_BRANO PROPOSTO:_
==============================

Adriano Galliani, l'intervista esclusiva: "Siamo tornati"

Quali, Galliani?  

«Il 13 aprile del 2017 finisce la mia avventura al Milan e il telefonino si trasforma nello specchio di un mondo, di un modo. Adriano Galliani, che fino a quel momento era alto, bello e con gli occhi azzurri – ha presente Brad Pitt? – diventa improvvisamente, e rapidamente, Calimero. La frequenza delle chiamate si riduce in modo esponenziale, riprende soltanto il 28 settembre 2018 quando Silvio Berlusconi acquista il Monza. Cento telefonate in C, 200 in B, qualcuna in più nella stagione in cui sfioriamo la serie A». 

E dal 29 maggio scorso?  

«Dalle 23 e 15 del 29 maggio 2022, terminata la partita col Pisa, assisto a un’autentica esplosione di… affetto. I messaggi che ricevo su whatsapp sono oltre mille e duecento. Ho impiegato una settimana per rispondere a tutti. Chi mi poneva domande, chi inseguiva un incontro, chi domandava altro, chi si proponeva: non potevo risolverla con un grazie e a presto oppure con un cuore rosso e uno bianco, i colori del cuore».

==============================

_DOMANDE DI STUDIO:_
a) Quali date complete, con giorno, mese e anno, compaiono nell'intervista a Galliani?
b) Puoi riscrivere in forma di elenco il paragrafo dell'intervista a Galliani che inizia con «Dalle 23 e 15 del 29 maggio 2022», conservandone i fatti principali?
c) Le seguenti affermazioni concordano con l'intervista a Galliani? (i) Galliani lasciò il Milan nel 2017. (ii) Dopo la partita col Pisa ricevette meno di mille messaggi su whatsapp. (iii) Rispose a tutti i messaggi in un solo giorno.

_MATERIALE FORNITO:_
==============================

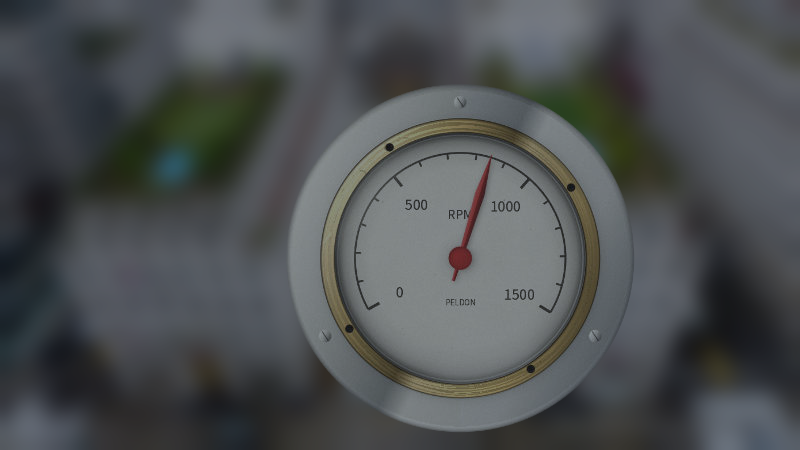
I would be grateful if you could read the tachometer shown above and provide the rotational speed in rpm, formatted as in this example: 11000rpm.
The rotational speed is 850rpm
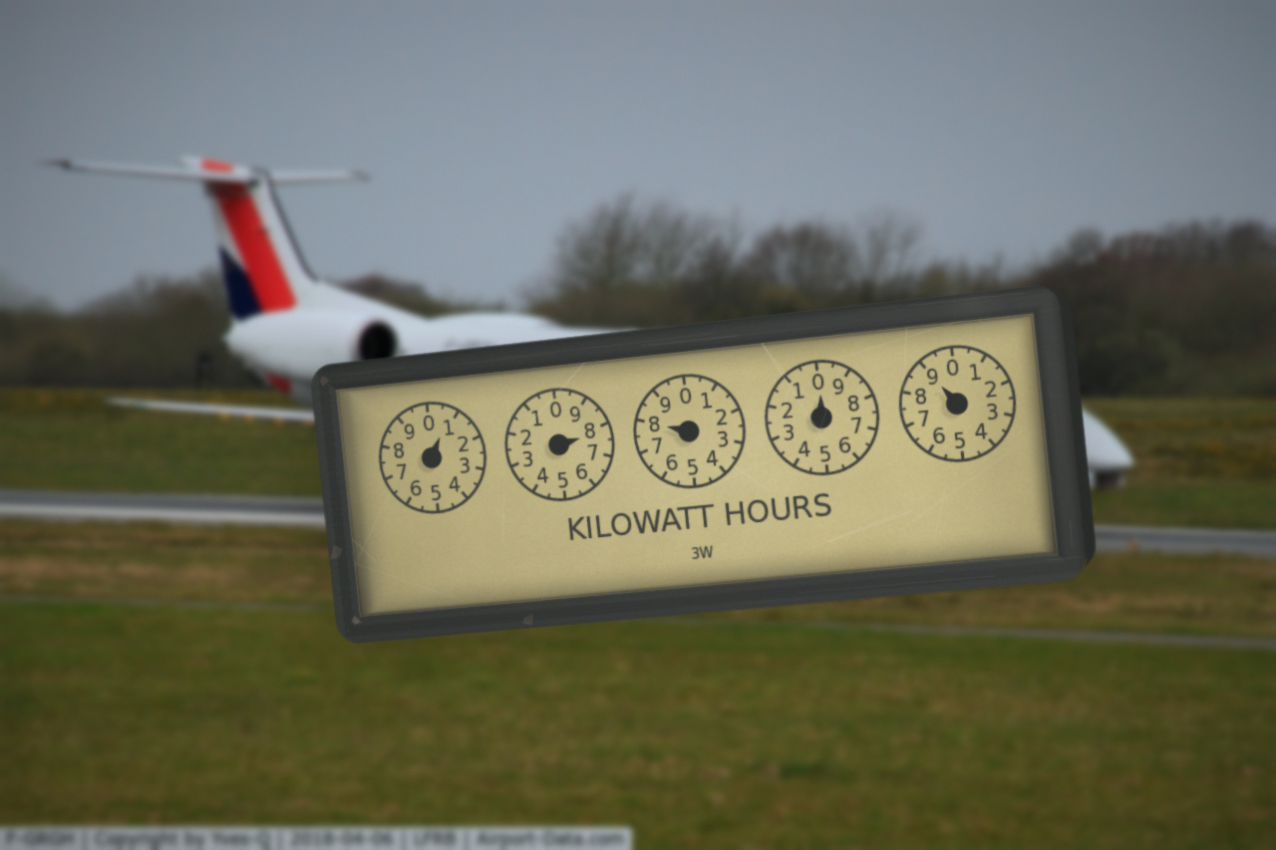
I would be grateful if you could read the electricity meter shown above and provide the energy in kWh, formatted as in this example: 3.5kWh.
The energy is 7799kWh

==============================

_RISPOSTE ALLE DOMANDE:_
a) 13 aprile 2017; 28 settembre 2018; 29 maggio 2022.

b)
- Dalle 23 e 15 del 29 maggio 2022, dopo la partita col Pisa, Galliani riceve un'esplosione di affetto.
- Su whatsapp arrivano oltre milleduecento messaggi.
- Gli serve una settimana per rispondere a tutti.
- Chi scrive fa domande, cerca un incontro, chiede altro o si propone.
- Per questo non può cavarsela con un semplice «grazie e a presto» o con un cuore rosso e uno bianco.

c)
(i) Sì: «Il 13 aprile del 2017 finisce la mia avventura al Milan».
(ii) No: «I messaggi che ricevo su whatsapp sono oltre mille e duecento».
(iii) No: «Ho impiegato una settimana per rispondere a tutti».